Saturday, April 21, 2018

Flogging a Dead Horse While Skinning a Cat

“If you want to be invited to the secret goat rituals you need to be chill af.”


Editor's Note: we do not condone animal cruelty in any way. The second half of the title is taken from/reference to an 1840 article on money diggers in the 19th century (i.e., Joseph Smith) complete with Captain Kidd references and all. Now on to what you're here for...

Listen up, nevermos and neverjws. This blog’s for you.

Today we’re wrapping up our series on the Tapir/Sparlock Signal volunteers who have had close encounters of the cult-y kind but managed to avoiding joining the Latter Day Saints or Jehovah’s Witnesses. FSM_Noodly_Luv, Erin, and Ryan have all had loved ones impacted by these sects, and as such, they have some advice for current and aspiring volunteers – especially those who have never stepped foot in a cultural or Kingdom hall.

Here are some of the knowledge bombs they’ve dropped:
  1. Coffee: just roll with it.

  2. Mormonism and the Witnesses are all-encompassing religions with very insular communities.

    Both are incredibly high-demand religions, not only taking up numerous hours of the week but also at times dictating a person’s entire future. Many Mormon women are pushed into motherhood regardless of their desire for children, for example, and many Witnesses are strenuously discouraged from pursuing higher education.

    And unless you’ve left a similarly high-pressure environment, it can be difficult to understand and sympathize as a nevermo/jw.

    “Empathy. No judgment,” Erin advised. “In a lot of cases, these people have never known anything else. Give support. Lots of it. And learn.”

    Listen to peoples’ experiences and realize that Mormonism and Jehovah’s Witnesses are more than just religions; in many cases they’re lifestyles. Think about what it would mean for you to change fundamental aspects of your life – your career, your friends, your home. That can be what it feels like to leave the church.

  3. Tea: for more than just spelling!

  4. In some cases, you’re the face of life outside of the church.

################

■ **ACTIVITY 1**: Duplicate the blog post from "Today we’re wrapping" to "or Kingdom hall.".
■ **ACTIVITY 2**:
Answer these questions about the blog post:
(a) In what year was the article on money diggers that the second half of the title refers to?
(b) Which three volunteers are named as having loved ones impacted by these sects?
(c) What are many Witnesses strenuously discouraged from pursuing?

################

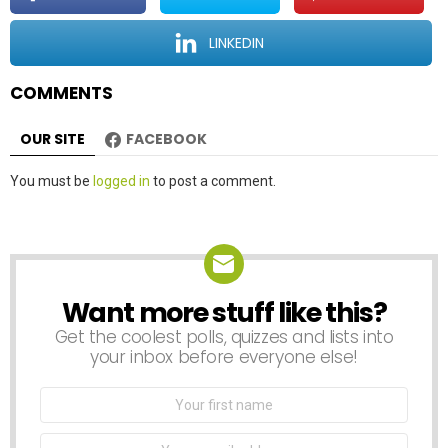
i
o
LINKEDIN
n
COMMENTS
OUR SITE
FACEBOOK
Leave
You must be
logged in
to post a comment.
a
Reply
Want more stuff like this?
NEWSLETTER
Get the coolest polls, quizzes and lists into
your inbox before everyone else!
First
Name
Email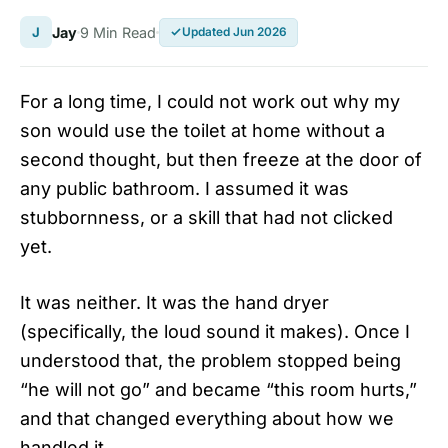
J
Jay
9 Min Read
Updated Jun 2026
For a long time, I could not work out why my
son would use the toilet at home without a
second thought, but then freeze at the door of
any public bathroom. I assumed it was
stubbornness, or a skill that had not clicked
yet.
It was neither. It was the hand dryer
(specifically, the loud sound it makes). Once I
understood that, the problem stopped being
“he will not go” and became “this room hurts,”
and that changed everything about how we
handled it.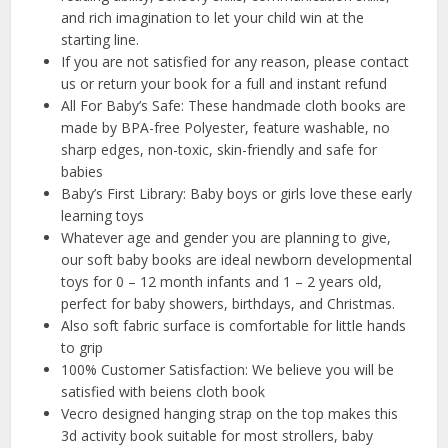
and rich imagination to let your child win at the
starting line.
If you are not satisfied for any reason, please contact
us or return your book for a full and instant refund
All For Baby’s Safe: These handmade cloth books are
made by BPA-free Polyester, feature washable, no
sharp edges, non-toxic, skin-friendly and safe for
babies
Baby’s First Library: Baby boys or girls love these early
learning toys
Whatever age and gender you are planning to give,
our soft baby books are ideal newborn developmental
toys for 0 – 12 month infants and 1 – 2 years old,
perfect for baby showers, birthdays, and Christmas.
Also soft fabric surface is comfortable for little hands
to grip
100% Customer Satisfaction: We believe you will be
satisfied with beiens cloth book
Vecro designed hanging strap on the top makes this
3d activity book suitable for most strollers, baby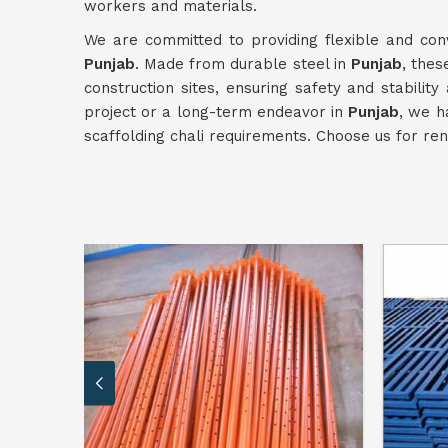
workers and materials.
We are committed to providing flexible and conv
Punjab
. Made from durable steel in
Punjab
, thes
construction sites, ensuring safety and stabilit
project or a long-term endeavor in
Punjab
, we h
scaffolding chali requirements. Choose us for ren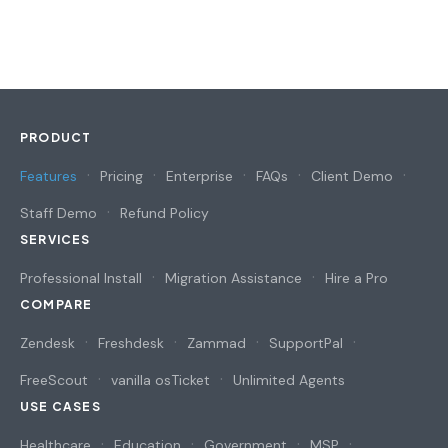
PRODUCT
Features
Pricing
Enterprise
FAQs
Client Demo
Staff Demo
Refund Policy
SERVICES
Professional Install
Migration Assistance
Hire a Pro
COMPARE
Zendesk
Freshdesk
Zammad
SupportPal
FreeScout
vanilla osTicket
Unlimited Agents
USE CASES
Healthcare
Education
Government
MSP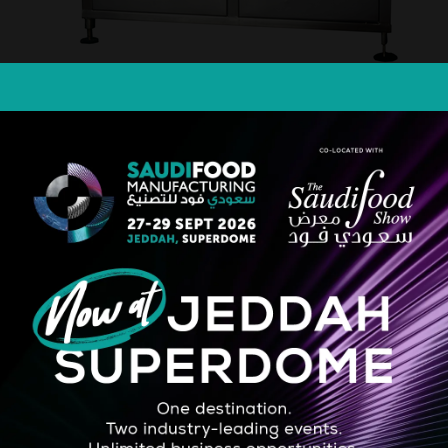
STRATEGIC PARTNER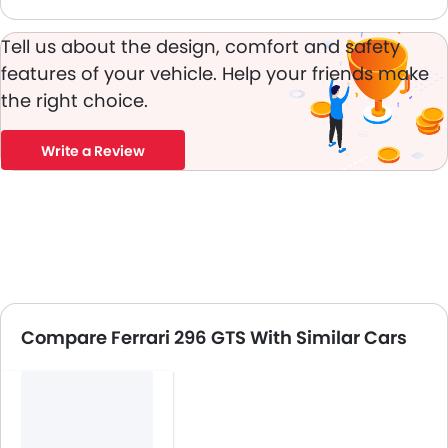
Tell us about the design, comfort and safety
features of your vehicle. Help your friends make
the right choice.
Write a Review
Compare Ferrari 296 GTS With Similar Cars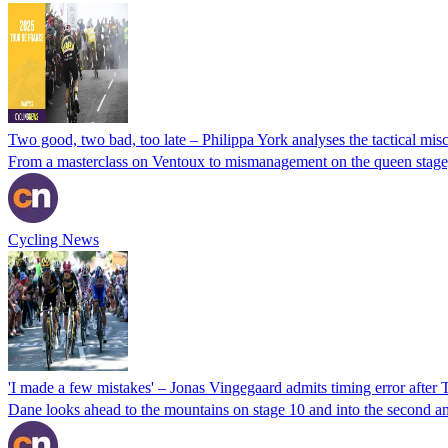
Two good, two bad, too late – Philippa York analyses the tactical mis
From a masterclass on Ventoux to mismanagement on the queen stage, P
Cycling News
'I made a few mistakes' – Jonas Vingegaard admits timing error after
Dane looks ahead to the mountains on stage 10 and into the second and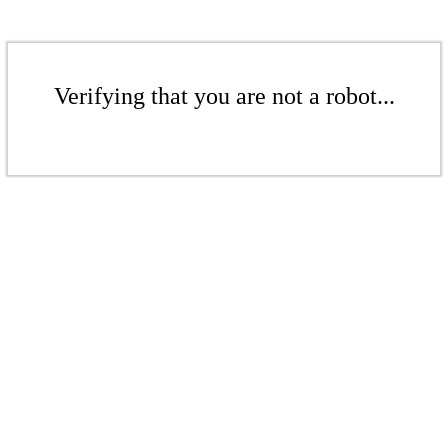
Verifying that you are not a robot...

################

■ **WRITTEN ANSWER 1**:
Today we’re wrapping up our series on the Tapir/Sparlock Signal volunteers who have had close encounters of the cult-y kind but managed to avoiding joining the Latter Day Saints or Jehovah’s Witnesses. FSM_Noodly_Luv, Erin, and Ryan have all had loved ones impacted by these sects, and as such, they have some advice for current and aspiring volunteers – especially those who have never stepped foot in a cultural or Kingdom hall.

■ **WRITTEN ANSWER 2**:
(a) 1840
(b) FSM_Noodly_Luv, Erin, and Ryan
(c) Higher education